The poem To the Fringed Gentian was the keynote of Montgomery's every aim and ambition. Like Montgomery, Emily climbs the symbolic "Alpine path" to be a female writer.

"The Flash" is an extraordinary experience common to both Montgomery and Emily, but not shared with Anne Shirley.

| The Alpine Path (1917) | Emily of New Moon (1923) Chapter 1 |
|---|---|
| It has always seemed to me, ever since early childhood, that, amid all the commonplaces of life, I was very near to a kingdom of ideal beauty. Between it and me hung only a thin veil. I could never draw it quite aside, but sometimes a wind fluttered it and I caught a glimpse of the enchanting realm beyond—only a glimpse—but those glimpses have always made life worth while. | It had always seemed to Emily, ever since she could remember, that she was very, very near to a world of wonderful beauty. Between it and herself hung only a thin curtain; she could never draw the curtain aside—but sometimes, just for a moment, a wind fluttered it and then it was as if she caught a glimpse of the enchanting realm beyond—only a glimpse—and heard a note of unearthly music. |

==Plot summary==
Emily Byrd Starr longs to attend Queen's Academy to earn her teaching licence, but her tradition-bound relatives at New Moon refuse. She is instead offered the chance to go to Shrewsbury High School with her friends, on two conditions. The first is that she board with her disliked Aunt Ruth, but it is the second that causes Emily difficulties. Emily must not write (aside from schoolwork) during her high-school education. At first, Emily refuses the offer, unable to contemplate a life without any writing. Cousin Jimmy changes the condition slightly, saying that she cannot write anything that is not true, meaning she must not write stories for the duration of her high school education. Emily does not think this much of an improvement but it turns out to be an excellent exercise for her budding writing career.
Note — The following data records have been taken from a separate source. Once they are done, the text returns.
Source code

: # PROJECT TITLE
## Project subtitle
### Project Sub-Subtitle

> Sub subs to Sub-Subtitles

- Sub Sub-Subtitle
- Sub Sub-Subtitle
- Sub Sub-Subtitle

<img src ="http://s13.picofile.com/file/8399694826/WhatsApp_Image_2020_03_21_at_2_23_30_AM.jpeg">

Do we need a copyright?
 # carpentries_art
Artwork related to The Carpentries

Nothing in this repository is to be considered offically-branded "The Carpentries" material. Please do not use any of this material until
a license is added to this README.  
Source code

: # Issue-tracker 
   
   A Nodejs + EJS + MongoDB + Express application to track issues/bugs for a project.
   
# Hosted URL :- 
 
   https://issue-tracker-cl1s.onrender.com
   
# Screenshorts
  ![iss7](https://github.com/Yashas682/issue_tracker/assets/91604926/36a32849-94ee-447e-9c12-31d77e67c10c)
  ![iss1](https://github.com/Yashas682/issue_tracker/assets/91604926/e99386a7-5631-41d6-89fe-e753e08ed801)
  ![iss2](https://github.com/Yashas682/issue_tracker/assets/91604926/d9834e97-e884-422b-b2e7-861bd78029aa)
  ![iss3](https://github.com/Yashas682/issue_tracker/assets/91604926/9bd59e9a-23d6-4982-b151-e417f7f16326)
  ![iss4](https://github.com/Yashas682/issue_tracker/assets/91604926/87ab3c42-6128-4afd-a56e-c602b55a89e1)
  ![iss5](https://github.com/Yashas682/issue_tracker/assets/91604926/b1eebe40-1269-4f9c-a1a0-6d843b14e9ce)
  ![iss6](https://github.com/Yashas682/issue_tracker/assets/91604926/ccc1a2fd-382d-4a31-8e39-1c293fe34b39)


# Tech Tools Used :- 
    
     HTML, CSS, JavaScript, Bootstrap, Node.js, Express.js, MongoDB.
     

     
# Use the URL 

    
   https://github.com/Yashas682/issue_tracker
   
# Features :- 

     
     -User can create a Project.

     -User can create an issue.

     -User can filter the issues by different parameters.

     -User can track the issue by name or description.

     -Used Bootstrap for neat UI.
Emily clashes with the ever-suspicious Aunt Ruth, who must know all but rarely believes it. After more than a year of Aunt Ruth's disrespect and arbitrariness, Emily walks the seven miles back to New Moon in the dead of night, only to walk back after fully venting her feelings to Cousin Jimmy.

Emily's friendship with Ilse Burnley is tested by Evelyn Blake, the school's would-be writer, who is jealous and condescending. Emily vanquishes her once and for all when she finds physical proof that Evelyn plagiarized an old poem to win a school contest. Rather than tell everyone about it, Emily only shows the evidence to Evelyn who admits she did it so her father would allow her to take a trip to Vancouver if she won.

Thanks to Aunt Elizabeth's ban on writing fiction, Emily starts to develop her powers of storytelling, writing 'portraits' of people and keeping a journal diligently. Through a series of adventures, Emily is furnished with materials to write stories and poems, and even sees monetary success with the short story "The Woman Who Spanked the King," as told to her by an addled Scottish woman.

In the meantime, Emily also begins to see romantic possibilities for her life. She and Teddy Kent draw closer, but due to misunderstandings and interference from Teddy's jealous mother, the romance stalls. Emily refuses a proposal from her childhood friend Perry Miller, and her cousin Andrew, but continues her long-lasting friendship with Dean Priest.

At the end of the novel, Emily, now a budding young writer, is offered the opportunity to move to New York with the famous writer Janet Royal to jumpstart her career. After much thought and hesitation, Emily chooses to remain at her beloved New Moon, intent on finding fame her own way.

== Series ==

| # | Book | Published | Emily's age |  |
|---|---|---|---|---|
| 1 | Emily of New Moon | 1923 | 10 - 13 | child |
| 2 | Emily Climbs | 1925 | 13 - 17 | early teen |
| 3 | Emily's Quest | 1927 | 17 - 25 | young adult |

== Adaptations ==

=== Television series ===
The novels were adapted into a TV series by Salter Street Films and CBC Television in 1998.

=== Animation ===
In 2007, Japanese educational TV broadcast Kaze no Shoujo Emily which was inspired by the novels.

=== Musical ===
The Gateway Theatre in Richmond played the musical Emily.